OLEDs enable flat diffuse lighting sources and are complementary to inorganic LEDs, which are by nature well suited as spotlights. Current OLED devices are made at pilot scale by depositing many layers on glass by vacuum process. Solvay and Holst Centre were able to deposit several layers of the OLED by solution processing, which brings the use of printing technologies to produce OLEDs closer.
Use of printing technologies on flexible substrates will enable large scale manufacturing of OLEDs for general lighting applications, and will bring some additional features: thin, flexible, and potentially transparent light sources that could be integrated in ceiling, walls, windows and many other innovative application segments.
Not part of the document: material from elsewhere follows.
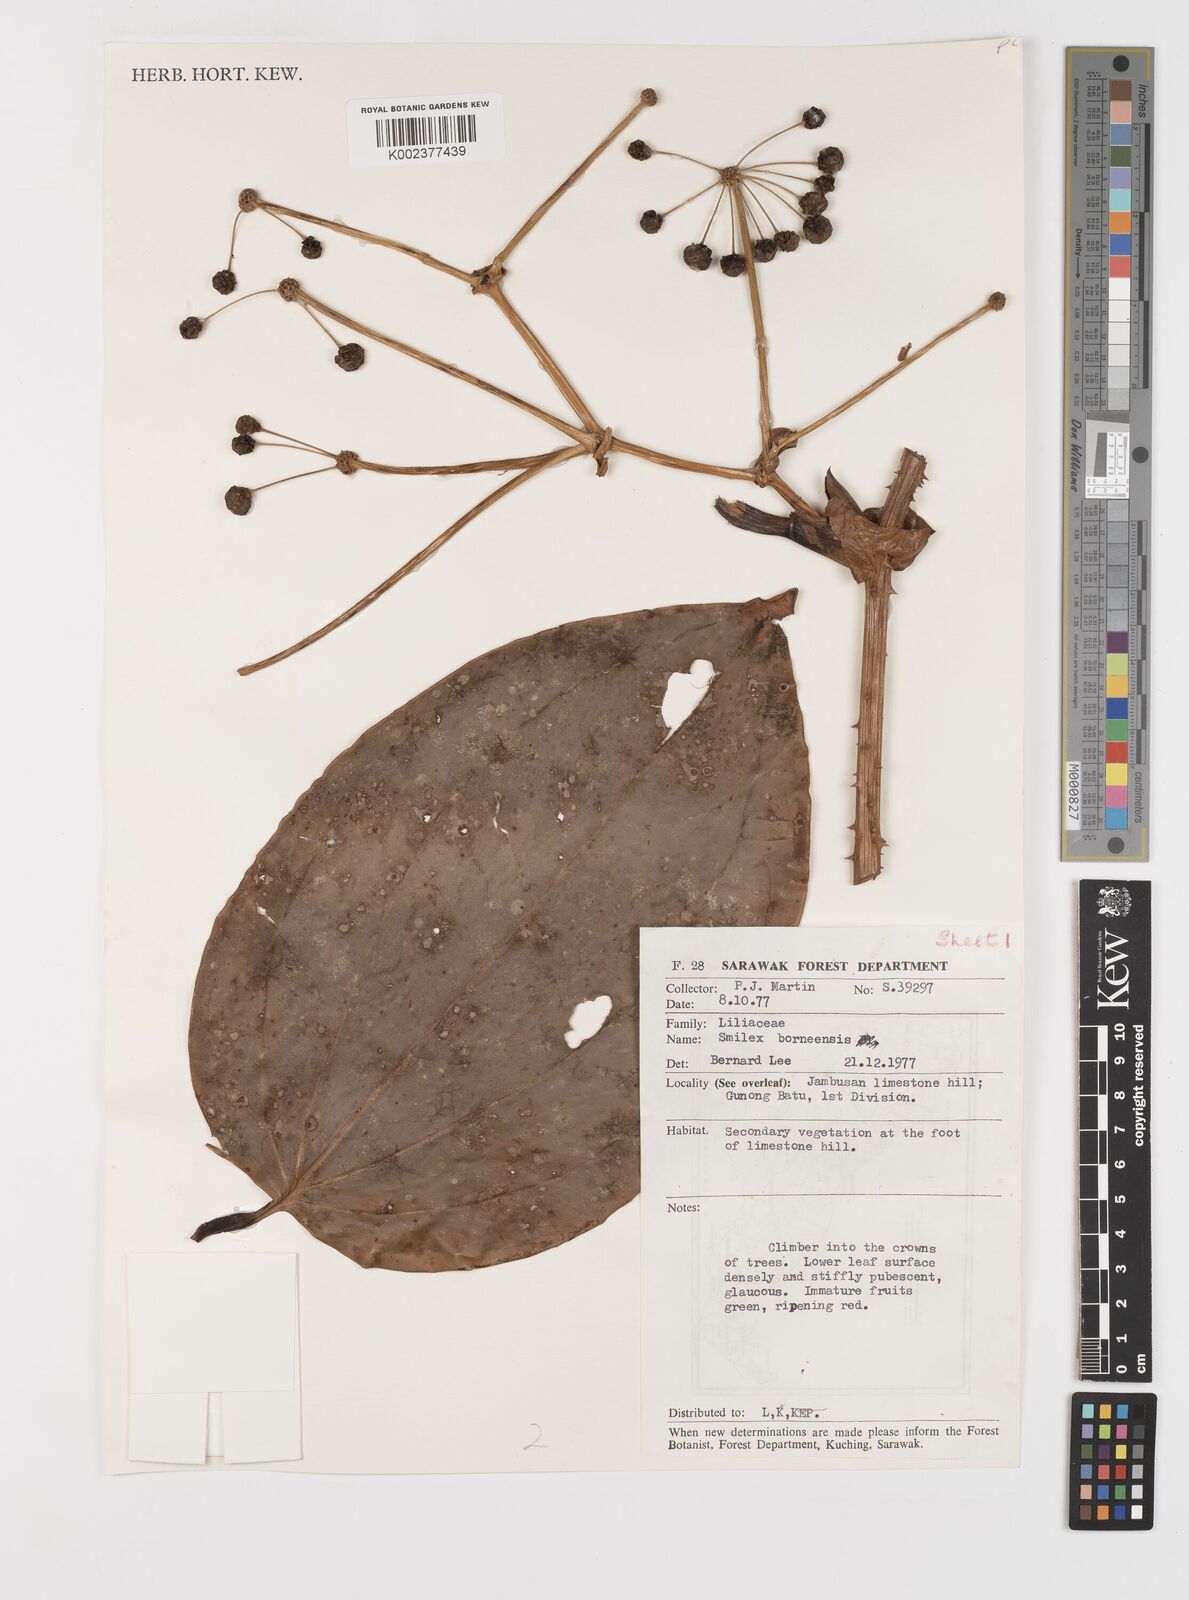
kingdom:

The highly efficient flexible OLED stack was designed and optimized at Solvay. It is based almost entirely on organic functional materials developed at Solvay and integrates Plexcore OC Hole Injector Layer (HIL) from Plextronics, Inc. The demonstrators include Holst Centre's own thin-film encapsulation and large-area transparent anode technologies on plastic substrates from DuPont Teijin Films.
These large-area, flexible, white OLEDs have been characterized at Philips Research Laboratories and found to have an energy efficiency of 30 lm/W at 1000 cd/m2, which is two to three times higher than incandescent bulbs.
This measured value is on par with results measured on small (7mm2) equivalent devices made at Solvay on glass substrates, indicating that the device architecture and the unique materials set used in these demonstrators translate very well from small scale, rigid substrates to large area, flexible plastic substrates.
Capitalizing on these results, the partners are already working on a second generation of demonstrators encompassing more solution-processed layers. According to Holst Centre, this achievement demonstrates the potential for high efficacy OLEDs on flexible plastic foils, opening ways to a production of low-cost, solution-processed OLED lighting tiles.